CUDA timing

I have a question about timing the kernel. Here is the deal.

I have a process that does several passes using texture memory and CUDAarrays. The code looks like this:

for(int i = 0; i < loops; ++i)

{

   CUDA_SAFE_CALL(cudaMemcpyToArray(d_array_idata, 0, 0, d_odata, sizeof(float4)*width*height, cudaMemcpyDeviceToDevice));

   cuda_kernel<<< grid, threads >>>( d_odata, width, height);

}

So basically what I am doing is that I copy data to my cudaarray (that is bound to a texture), run the kernel, copy that output data to the array (updating the texture) and runs the kernel again. Over and over again.

Here is the thing:

  • If I time the whole deal I get one time value, say 10 ms (X)

  • If I time only the cuda_kernel call I get another value, say 5ms (Y)

  • If I time only the cudaMemcpyToArray call I get a third value, say 7ms (Z)

These does not add up right: X != Y + Z.

So my question is then:

Is there any other way to time this? (General hints when timing cuda performance maybe?)

Or should I maybe do something other than my texture-copy method?

kernel calls are asynchronous. To perform accurate wall clock timings, you must precede any call to a clock function with cudaThreadSynchronize().

Okay, but that is also happening. But what about cudaMemcpyToArray()?

I think device to device memcpys are asynchronous too… I’ve never actually checked.

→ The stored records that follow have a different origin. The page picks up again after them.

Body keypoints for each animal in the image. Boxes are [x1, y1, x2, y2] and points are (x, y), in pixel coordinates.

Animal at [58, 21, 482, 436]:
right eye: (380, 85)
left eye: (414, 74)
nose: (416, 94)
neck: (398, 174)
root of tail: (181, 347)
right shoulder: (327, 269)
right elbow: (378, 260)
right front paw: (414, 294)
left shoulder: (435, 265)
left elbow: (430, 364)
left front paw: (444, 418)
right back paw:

And something unrelated to timing: Are you using the CUDA 2.0 beta? Versions prior to that have a bug that results in extremely poor performance for cudaMemcpyToArray.

Yes, I am using CUDA 2.0 beta so the performance shouldn’t be that bad then right?

Question is: Is there any better way to do it than do copy the output to an array and bind that to a texture? Since it seems like the cudaMemcpyToArray is taking up quite a lot of time then.